The figure below shows the Bayes-factor evidence for alternative model relative to the null model conditional on data, which in this case is the observed effect size. We also show the same for p-values, and while the figures are broadly similar they also have dissimilarities.  I am not sure we can discern which is more reasonable without deeper analysis.  Even though we think Uri's Demo 1 is not that helpful, it is still noteworthy that the Bayes factors favor the null to greater extent as the true effect size decreases.

The question remains how to interpret observed small effects.  We use Bayes factors to assess relative evidence for the alternative vs. the null.  Importantly, we give the null a fighting chance.  Nulls are statement of invariance, sameness, conservation, lawfulness, constraint, and regularity.  We suspect that if nulls are taken seriously, that is, that if one can state evidence for or against them as dictated by data, then they will prove useful in building theory.    Indeed, statements of invariances, constraint, lawfulnesses and the like have undergirded scientific advancement for over four centuries.  It is time we joined this bandwagon.
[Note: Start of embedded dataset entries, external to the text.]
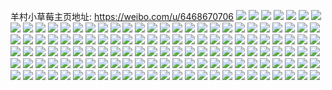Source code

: 羊村小草莓主页地址: https://weibo.com/u/6468670706 
![](https://wx4.sinaimg.cn/mw2000/0073LSKuly1h9ezy100a3j31qk35sb29.jpg) 
![](https://wx4.sinaimg.cn/mw2000/0073LSKuly1h9ezy31ehcj31r0340b29.jpg) 
![](https://wx4.sinaimg.cn/mw2000/0073LSKuly1h9ezy5vi4cj31r035jb29.jpg) 
![](https://wx4.sinaimg.cn/mw2000/0073LSKuly1h9ezy7op6aj31ax1qkkb0.jpg) 
![](https://wx4.sinaimg.cn/mw2000/0073LSKuly1h9ezy9x2ssj31br1ro1d1.jpg) 
![](https://wx4.sinaimg.cn/mw2000/0073LSKuly1h9ezyc27jqj31b91r01dc.jpg) 
![](https://wx4.sinaimg.cn/mw2000/0073LSKuly1h95e5bcgtrj30qo10lk0d.jpg) 
![](https://wx4.sinaimg.cn/mw2000/0073LSKuly1h95e5c7bf3j30u01hctmp.jpg) 
![](https://wx4.sinaimg.cn/mw2000/0073LSKuly1h95e5bojcpj30zk0k0jvz.jpg) 
![](https://wx4.sinaimg.cn/mw2000/0073LSKuly1h95e5ckfhxj31b90qldnd.jpg) 
![](https://wx4.sinaimg.cn/mw2000/0073LSKuly1h8l2j4x00hj31211vn4of.jpg) 
![](https://wx4.sinaimg.cn/mw2000/0073LSKuly1h8l2j2owdhj314j1rv1kx.jpg) 
![](https://wx4.sinaimg.cn/mw2000/0073LSKuly1h8l2j884aoj31c92dsu0x.jpg) 
![](https://wx4.sinaimg.cn/mw2000/0073LSKuly1h8l2jbats1j31c92dskjl.jpg) 
![](https://wx4.sinaimg.cn/mw2000/0073LSKuly1h8fawkstaej31hw2nkkhz.jpg) 
![](https://wx4.sinaimg.cn/mw2000/0073LSKuly1h8fawlj238j31c92dstop.jpg) 
![](https://wx4.sinaimg.cn/mw2000/0073LSKuly1h86yqu7uxhj3280280b2a.jpg) 
![](https://wx4.sinaimg.cn/mw2000/0073LSKuly1h86yqqcjvuj32802807wi.jpg) 
![](https://wx4.sinaimg.cn/mw2000/0073LSKuly1h86yqmzq21j32802807wi.jpg) 
![](https://wx4.sinaimg.cn/mw2000/0073LSKuly1h86yqirhvfj32802807wi.jpg) 
![](https://wx4.sinaimg.cn/mw2000/0073LSKuly1h81fwqtix7j31sc2dsqv5.jpg) 
![](https://wx4.sinaimg.cn/mw2000/0073LSKuly1h7xf1vpznhj31z12mqb2a.jpg) 
![](https://wx4.sinaimg.cn/mw2000/0073LSKuly1h7xf172hg2j321r2m07wi.jpg) 
![](https://wx4.sinaimg.cn/mw2000/0073LSKuly1h7td0sbpekj30wi0etdhy.jpg) 
![](https://wx4.sinaimg.cn/mw2000/0073LSKuly1h7ohiyujzyj31sc2ds4qp.jpg) 
![](https://wx4.sinaimg.cn/mw2000/0073LSKuly1h7ohizz0f0j31sc2dshdt.jpg) 
![](https://wx4.sinaimg.cn/mw2000/0073LSKuly1h7ohj0wijaj31sc2dsb29.jpg) 
![](https://wx4.sinaimg.cn/mw2000/0073LSKuly1h7ohj1t8ifj32ds1sc7wh.jpg) 
![](https://wx4.sinaimg.cn/mw2000/0073LSKuly1h7ohj2p29aj32ds1sc4qp.jpg) 
![](https://wx4.sinaimg.cn/mw2000/0073LSKuly1h7ohjawjagj31sc2dskjl.jpg) 
![](https://wx4.sinaimg.cn/mw2000/0073LSKuly1h7bzupp8bej31sc2ds7wh.jpg) 
![](https://wx4.sinaimg.cn/mw2000/0073LSKuly1h7bzumn46dj31sc2dskjm.jpg) 
![](https://wx4.sinaimg.cn/mw2000/0073LSKuly1h71ex7yzxaj31sc2dshdt.jpg) 
![](https://wx4.sinaimg.cn/mw2000/0073LSKuly1h71ex9qjukj31sc2dsb29.jpg) 
![](https://wx4.sinaimg.cn/mw2000/0073LSKuly1h71exrtvobj32c02bzb2b.jpg) 
![](https://wx4.sinaimg.cn/mw2000/0073LSKuly1h6uto93swjj31zh1zh0va.jpg) 
![](https://wx4.sinaimg.cn/mw2000/0073LSKuly1h6utobbnyuj31wg1wgjz5.jpg) 
![](https://wx4.sinaimg.cn/mw2000/0073LSKuly1h6utod9quwj32bz2bzn0i.jpg) 
![](https://wx4.sinaimg.cn/mw2000/0073LSKuly1h6utofk5yqj321b21b4qp.jpg) 
![](https://wx4.sinaimg.cn/mw2000/0073LSKuly1h6r71qcqoqj328w33zu0y.jpg) 
![](https://wx4.sinaimg.cn/mw2000/0073LSKuly1h6r71tond5j31sc2dshdu.jpg) 
![](https://wx4.sinaimg.cn/mw2000/0073LSKuly1h69wihr1ktj31mt26whdt.jpg) 
![](https://wx4.sinaimg.cn/mw2000/0073LSKuly1h69wi3eo23j31sc2dsac2.jpg) 
![](https://wx4.sinaimg.cn/mw2000/0073LSKuly1h69whzyke1j31sc2dswg9.jpg) 
![](https://wx4.sinaimg.cn/mw2000/0073LSKuly1h69wi8jc0nj32c0340dir.jpg) 
![](https://wx4.sinaimg.cn/mw2000/0073LSKuly1h69whx1y02j32c0340e81.jpg) 
![](https://wx4.sinaimg.cn/mw2000/0073LSKuly1h69widgibbj31sc2dsakz.jpg) 
![](https://wx4.sinaimg.cn/mw2000/0073LSKuly1h65xdvin34j30u01bcdoa.jpg) 
![](https://wx4.sinaimg.cn/mw2000/0073LSKuly1h649dualohj32c7334kjp.jpg) 
![](https://wx4.sinaimg.cn/mw2000/0073LSKuly1h649dh3txmj32c73341l0.jpg) 
![](https://wx4.sinaimg.cn/mw2000/0073LSKuly1h649fom3xrj32c7334b2d.jpg) 
![](https://wx4.sinaimg.cn/mw2000/0073LSKuly1h63t282ny1j31sc2dskjn.jpg) 
![](https://wx4.sinaimg.cn/mw2000/0073LSKuly1h63t2f2zx1j33402c01l1.jpg) 
![](https://wx4.sinaimg.cn/mw2000/0073LSKuly1h63t2c0zd7j32c0340b2c.jpg) 
![](https://wx4.sinaimg.cn/mw2000/0073LSKuly1h63t25b8z5j33402c0kjp.jpg) 
![](https://wx4.sinaimg.cn/mw2000/0073LSKuly1h60jzbvu2ej31sc2dsqv6.jpg) 
![](https://wx4.sinaimg.cn/mw2000/0073LSKuly1h60k1wthe0j31o128qb2b.jpg) 
![](https://wx4.sinaimg.cn/mw2000/0073LSKuly1h60k3gnxpsj31sc2funpf.jpg) 
![](https://wx4.sinaimg.cn/mw2000/0073LSKuly1h60jyx504gj31ou1yx1kx.jpg) 
![](https://wx4.sinaimg.cn/mw2000/0073LSKuly1h60jz48iiwj31sc1zakjm.jpg) 
![](https://wx4.sinaimg.cn/mw2000/0073LSKuly1h60k2stg9hj314a1fxu03.jpg) 
![](https://wx4.sinaimg.cn/mw2000/0073LSKuly1h60jzmsv22j31sc2dsx0u.jpg) 
![](https://wx4.sinaimg.cn/mw2000/0073LSKuly1h60k06puuoj31sc2dsu0z.jpg) 
![](https://wx4.sinaimg.cn/mw2000/0073LSKuly1h60k2di8smj31nc2bz1kx.jpg) 
![](https://wx4.sinaimg.cn/mw2000/0073LSKuly1h60k0hs5enj31sc2dsx6r.jpg) 
![](https://wx4.sinaimg.cn/mw2000/0073LSKuly1h60k36drl7j32c0340kij.jpg) 
![](https://wx4.sinaimg.cn/mw2000/0073LSKuly1h60k0tvxthj31sc2dsx6r.jpg) 
![](https://wx4.sinaimg.cn/mw2000/0073LSKuly1h60jzxviw4j31sc2dse82.jpg) 
![](https://wx4.sinaimg.cn/mw2000/0073LSKuly1h60k168hffj31sc2dsnpd.jpg) 
![](https://wx4.sinaimg.cn/mw2000/0073LSKuly1h60k1knho9j31pu2aekjn.jpg) 
![](https://wx4.sinaimg.cn/mw2000/0073LSKuly1h60jypudzxj31sc2dshdt.jpg) 
![](https://wx4.sinaimg.cn/mw2000/0073LSKuly1h60k2pthibj31sc2dse83.jpg) 
![](https://wx4.sinaimg.cn/mw2000/0073LSKuly1h60k2wk362j316o1kwe81.jpg) 
![](https://wx4.sinaimg.cn/mw2000/0073LSKuly1h5x3j4so42j30u018zwkh.jpg) 
![](https://wx4.sinaimg.cn/mw2000/0073LSKuly1h5tuq7la7cj31400u0gq0.jpg) 
![](https://wx4.sinaimg.cn/mw2000/0073LSKuly1h5tuq76zwzj317o0tygrx.jpg) 
![](https://wx4.sinaimg.cn/mw2000/0073LSKuly1h5tuq81iemj30tw13wwji.jpg) 
![](https://wx4.sinaimg.cn/mw2000/0073LSKuly1h5tuq8fc0pj30tw13w0yh.jpg) 
![](https://wx4.sinaimg.cn/mw2000/0073LSKuly1h5tn5jnxb4j31r0340u0x.jpg) 
![](https://wx4.sinaimg.cn/mw2000/0073LSKuly1h5farpg3rej3280280npd.jpg) 
![](https://wx4.sinaimg.cn/mw2000/0073LSKuly1h5farqsxlnj3280280u0x.jpg) 
![](https://wx4.sinaimg.cn/mw2000/0073LSKuly1h5farsbilmj3280280npd.jpg) 
![](https://wx4.sinaimg.cn/mw2000/0073LSKuly1h5faro80h7j3280280qv5.jpg) 
![](https://wx4.sinaimg.cn/mw2000/0073LSKuly1h5ckghkffzj31c92dsnpe.jpg) 
![](https://wx4.sinaimg.cn/mw2000/0073LSKuly1h5ckgegn6kj31c92dsqv6.jpg) 
![](https://wx4.sinaimg.cn/mw2000/0073LSKuly1h5ckgowvf1j31c92dsqv6.jpg) 
![](https://wx4.sinaimg.cn/mw2000/0073LSKuly1h5ckgsbhttj31c92dsu0y.jpg) 
![](https://wx4.sinaimg.cn/mw2000/0073LSKuly1h5ckgl9f5pj31c92dsqv6.jpg) 
![](https://wx4.sinaimg.cn/mw2000/0073LSKuly1h5ckgw6gz4j3280280npg.jpg) 
![](https://wx4.sinaimg.cn/mw2000/0073LSKuly1h5ckh00jbej3280280e84.jpg) 
![](https://wx4.sinaimg.cn/mw2000/0073LSKuly1h57i2h94g0j30wi0ssq8d.jpg) 
![](https://wx4.sinaimg.cn/mw2000/0073LSKuly1h56fleq2xuj30u01hckaa.jpg) 
![](https://wx4.sinaimg.cn/mw2000/0073LSKuly1h56fljj9yej31r033yhdu.jpg) 
![](https://wx4.sinaimg.cn/mw2000/0073LSKuly1h56flc67wmj30yf0jdwif.jpg) 
![](https://wx4.sinaimg.cn/mw2000/0073LSKuly1h55cmh0qjtj30u0152al1.jpg) 
![](https://wx4.sinaimg.cn/mw2000/0073LSKuly1h50c508hlij3280280u0z.jpg) 
![](https://wx4.sinaimg.cn/mw2000/0073LSKuly1h50c51xvi7j3280280x6q.jpg) 
![](https://wx4.sinaimg.cn/mw2000/0073LSKuly1h50c4y6w3aj3280280x6q.jpg) 
![](https://wx4.sinaimg.cn/mw2000/0073LSKuly1h4zq0ljwouj33401r01kz.jpg) 
![](https://wx4.sinaimg.cn/mw2000/0073LSKuly1h3wa25pi89j31dc1t2h5h.jpg) 
![](https://wx4.sinaimg.cn/mw2000/0073LSKuly1h3q892ghntj30wi0l7ad9.jpg) 
![](https://wx4.sinaimg.cn/mw2000/0073LSKuly1h3q8924gcwj30zk1be0xw.jpg) 
![](https://wx4.sinaimg.cn/mw2000/0073LSKuly1h3ll00juhcj31kw0q9qp5.jpg) 
![](https://wx4.sinaimg.cn/mw2000/0073LSKuly1h3ll03iml0j31kw0q91kx.jpg) 
![](https://wx4.sinaimg.cn/mw2000/0073LSKuly1h3ll066xwxj31kw0q94ic.jpg) 
![](https://wx4.sinaimg.cn/mw2000/0073LSKuly1h3ll0598nqj31kw0w0x25.jpg) 
![](https://wx4.sinaimg.cn/mw2000/0073LSKuly1h3kf3a3rxaj30w01jknkp.jpg) 
![](https://wx4.sinaimg.cn/mw2000/0073LSKuly1h3kf3cpp8vj30ys1kwque.jpg) 
![](https://wx4.sinaimg.cn/mw2000/0073LSKuly1h3iiy816fqj33342bcx6q.jpg) 
![](https://wx4.sinaimg.cn/mw2000/0073LSKuly1h3h3s4imtcj311w1vckbe.jpg) 
![](https://wx4.sinaimg.cn/mw2000/0073LSKuly1h3e26pjf71j30wi1r0drv.jpg) 
![](https://wx4.sinaimg.cn/mw2000/0073LSKuly1h3e26ov25yj30wi1qun9b.jpg) 
![](https://wx4.sinaimg.cn/mw2000/0073LSKuly1h3dpwt1wrxj30wi1yce81.jpg) 
![](https://wx4.sinaimg.cn/mw2000/0073LSKuly1h3dprq4gutj30wh0xwwiz.jpg) 
![](https://wx4.sinaimg.cn/mw2000/0073LSKuly1h3dprqwkpfj30wi0m0q66.jpg) 
![](https://wx4.sinaimg.cn/mw2000/0073LSKuly1h396889nirj30wi1u814n.jpg) 
![](https://wx4.sinaimg.cn/mw2000/0073LSKuly1h31b72023ej30zo0mvgq5.jpg) 
![](https://wx4.sinaimg.cn/mw2000/0073LSKuly1h0xehhjyqkj31sc1sce81.jpg) 
![](https://wx4.sinaimg.cn/mw2000/0073LSKuly1h0xehiwrouj31sc2dsb29.jpg) 
![](https://wx4.sinaimg.cn/mw2000/0073LSKuly1h0xehkvnr9j31sc2ds7wh.jpg) 
![](https://wx4.sinaimg.cn/mw2000/0073LSKuly1h0xehrbntyj31sc1scnir.jpg) 
![](https://wx4.sinaimg.cn/mw2000/0073LSKuly1h0xehtixnsj31sc1sce2s.jpg) 
![](https://wx4.sinaimg.cn/mw2000/0073LSKuly1gxzo5gxf66j325m25mqv5.jpg) 
![](https://wx4.sinaimg.cn/mw2000/0073LSKuly1gxzo5i6k2lj31ak0q7qdk.jpg) 
![](https://wx4.sinaimg.cn/mw2000/0073LSKuly1gxkfnnn80rj32c03407wi.jpg) 
![](https://wx4.sinaimg.cn/mw2000/0073LSKuly1gxez1o7igjj30sg37vu0x.jpg) 
![](https://wx4.sinaimg.cn/mw2000/0073LSKuly1gxez1mz0icj31o05p07wk.jpg) 
![](https://wx4.sinaimg.cn/mw2000/0073LSKuly1gxez1rx6bhj31o06o0e87.jpg) 
![](https://wx4.sinaimg.cn/mw2000/0073LSKuly1gx7tannffcj31400u0n4g.jpg) 
![](https://wx4.sinaimg.cn/mw2000/0073LSKuly1gx7taom0tbj32c03407wj.jpg) 
![](https://wx4.sinaimg.cn/mw2000/0073LSKuly1gx7tapqqshj32c0340x6p.jpg) 
![](https://wx4.sinaimg.cn/mw2000/0073LSKuly1gx7taqwhgqj32c0340wy8.jpg)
Bayes factors are formed by comparing predictions of competing models.  The logic is intuitive and straightforward.  Consider two competing explanations.  Before we observe the data, we use the explanations to predict where the observed effect size might be.  We do this by making probability statements.  For example, we may calculate the probability that the observed effect size is between .2 and .3.  Making predictions under the null is easy, and these probabilities follow gracefully from the t-distribution.

Making predictions under the alternative is not much harder for simple cases.  We specify a reasonable distribution over true effect sizes, and based on these, we can calculate probabilities on effect size intervals as with the null.

Once the predictions are stated, the rest is a matter of comparing how well the observed effect size matches the predictions.  That's it.  Did the data conform to one prediction better than another?  And that is exactly what the Bayes factor tells us.  Prediction is evidence.

My sense is that researchers need some time to get used to making predictions because it is new in psychological science.   I realize that some folks would rather not make predictions---it requires care, thought, and judiciousness.  Even worse, the predictions are bold and testable.  My colleagues and I are here to help, whether it is help in specifying models that make predictions or deriving the predictions themselves.

I would recommend that researchers who are unwilling to specify models of the alternative hypothesis avoid inference altogether.  There is no principled way of pitting a null model that makes predictions against a vague alternative that does not.  Inference is not always appropriate, and for some perfectly good research endeavors, description is powerful and persuasive.  The difficult case, though, is continuing in what we are doing---rejecting nulls with small effects with scant evidence while denying the beauty and usefulness of invariances in psychological science.